The laser and the laser pointer are both traveling away from each other at the speed of light, so from the pointer's perspective the laser is traveling at twice the speed of light.

[-] AlolanYoda@mander.xyz 34 points 3 months ago

You are being downvoted as if your point was offensive or harmful. You are wrong, but it's totally counter intuitive and I think this is a mistake that everyone makes when studying introductory physics. This would be correct for anything moving at relatively low speeds. But when you're talking about light, or anything that goes so fast that "percentage of the speed of light" starts being a useful unit to describe their speed, this concept starts being a bit weirder.

This is actually the basic principle of Einstein's theory of relativity: the speed of light (in a vacuum) is the same for all observers, regardless of their frame of reference. That means that if the laser pointer emits a laser, the light is moving away from the pointer at the speed of light. If the pointer itself is moving at a speed reeeeeally close to the speed of light... Then the laser will STILL be traveling away from the pointer at the speed of light. And if you, an observer in a frame, see the pointer moving at near the speed of light emit a laser... The laser that the laser emitted is also traveling at the speed of light from your point of view.

And there's no wordplay here. I don't mean that it's light, so of course any speed it travels at is the speed of light. I mean that if you measure its speed from any reference frame, you will get around 300000000 m/s, or around 671 million miles per hour. No matter if you are also traveling at near light speed.

[-] funkless_eck@sh.itjust.works 2 points 3 months ago

speed is distance over time, and for light both of those are undefined.

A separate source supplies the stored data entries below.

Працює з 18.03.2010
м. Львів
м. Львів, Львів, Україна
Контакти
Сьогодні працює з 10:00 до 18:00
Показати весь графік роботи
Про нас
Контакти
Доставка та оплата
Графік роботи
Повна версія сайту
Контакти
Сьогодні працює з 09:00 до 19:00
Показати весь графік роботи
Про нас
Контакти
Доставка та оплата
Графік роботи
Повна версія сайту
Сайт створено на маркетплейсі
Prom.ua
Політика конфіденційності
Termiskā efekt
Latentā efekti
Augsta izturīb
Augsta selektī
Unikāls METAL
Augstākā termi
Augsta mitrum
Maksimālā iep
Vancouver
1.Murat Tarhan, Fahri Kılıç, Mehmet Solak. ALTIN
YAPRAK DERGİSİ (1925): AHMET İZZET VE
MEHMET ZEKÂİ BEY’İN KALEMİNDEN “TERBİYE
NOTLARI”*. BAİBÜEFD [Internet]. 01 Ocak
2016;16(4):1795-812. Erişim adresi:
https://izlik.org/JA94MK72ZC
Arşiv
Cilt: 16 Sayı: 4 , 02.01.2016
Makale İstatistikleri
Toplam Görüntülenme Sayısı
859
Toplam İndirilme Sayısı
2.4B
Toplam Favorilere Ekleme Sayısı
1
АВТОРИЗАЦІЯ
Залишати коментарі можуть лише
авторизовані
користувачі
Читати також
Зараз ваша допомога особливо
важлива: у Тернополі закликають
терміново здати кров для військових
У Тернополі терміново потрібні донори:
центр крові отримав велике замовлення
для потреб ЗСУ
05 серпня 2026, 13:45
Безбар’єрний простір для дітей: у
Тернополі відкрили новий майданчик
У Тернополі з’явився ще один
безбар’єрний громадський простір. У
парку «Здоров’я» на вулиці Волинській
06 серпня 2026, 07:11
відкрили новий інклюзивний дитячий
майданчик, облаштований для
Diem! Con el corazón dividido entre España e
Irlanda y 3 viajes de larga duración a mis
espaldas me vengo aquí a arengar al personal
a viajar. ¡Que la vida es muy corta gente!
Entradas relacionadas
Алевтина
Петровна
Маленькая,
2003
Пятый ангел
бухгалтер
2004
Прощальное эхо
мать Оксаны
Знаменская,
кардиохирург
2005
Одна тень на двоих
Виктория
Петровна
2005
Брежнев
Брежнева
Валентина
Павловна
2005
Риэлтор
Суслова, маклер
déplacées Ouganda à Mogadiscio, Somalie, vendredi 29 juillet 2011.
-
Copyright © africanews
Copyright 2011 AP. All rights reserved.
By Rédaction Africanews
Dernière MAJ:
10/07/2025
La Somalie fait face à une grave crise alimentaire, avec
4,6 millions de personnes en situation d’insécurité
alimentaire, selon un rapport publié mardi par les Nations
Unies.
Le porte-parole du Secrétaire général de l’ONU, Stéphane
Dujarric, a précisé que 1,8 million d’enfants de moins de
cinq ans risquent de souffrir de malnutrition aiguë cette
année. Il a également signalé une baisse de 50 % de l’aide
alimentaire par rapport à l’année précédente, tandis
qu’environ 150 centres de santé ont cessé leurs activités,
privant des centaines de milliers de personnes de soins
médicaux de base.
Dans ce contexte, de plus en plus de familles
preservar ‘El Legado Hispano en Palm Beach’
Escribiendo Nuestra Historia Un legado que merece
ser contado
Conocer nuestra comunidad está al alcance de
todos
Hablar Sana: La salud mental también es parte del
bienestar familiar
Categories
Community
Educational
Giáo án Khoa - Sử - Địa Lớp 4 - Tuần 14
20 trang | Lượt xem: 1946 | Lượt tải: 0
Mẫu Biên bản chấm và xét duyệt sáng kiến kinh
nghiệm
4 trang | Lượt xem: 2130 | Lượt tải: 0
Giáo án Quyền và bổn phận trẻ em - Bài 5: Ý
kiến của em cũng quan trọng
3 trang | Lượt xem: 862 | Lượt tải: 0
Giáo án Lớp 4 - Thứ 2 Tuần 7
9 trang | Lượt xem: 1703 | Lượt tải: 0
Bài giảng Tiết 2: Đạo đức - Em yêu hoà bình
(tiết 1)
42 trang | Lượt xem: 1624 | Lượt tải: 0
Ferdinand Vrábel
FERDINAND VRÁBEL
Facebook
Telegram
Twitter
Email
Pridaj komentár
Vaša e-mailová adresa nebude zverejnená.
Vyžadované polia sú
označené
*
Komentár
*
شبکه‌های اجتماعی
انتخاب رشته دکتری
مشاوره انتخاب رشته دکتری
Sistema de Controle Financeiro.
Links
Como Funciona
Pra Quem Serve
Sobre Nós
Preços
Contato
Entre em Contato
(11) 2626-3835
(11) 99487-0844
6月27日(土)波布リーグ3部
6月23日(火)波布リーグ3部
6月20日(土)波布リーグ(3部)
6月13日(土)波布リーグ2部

[-] dream_weasel@sh.itjust.works 7 points 3 months ago

I think you've got to be a little careful how you say what you mean here:

In light's own reference frame, this is true-ish from a pure special relativity perspective. Velocity is sort of undefined in that case because at c, Lorentz transformations bring all distances to zero, meaning that the photon is everywhere at the SAME time. Or said another way, it's everywhere on its own simultaneity curve. Maybe this is splitting hairs on the definition of "undefined" because, mathematically yeah you're right, but a rock also moves zero distance in zero time. Its more like it's velocity doesnt make sense to compute.

From the outside though (as in a non photon frame) this is not true at all. Using laws of refraction you can compute, and even photograph and verify a real, defined speed for a photon in a medium.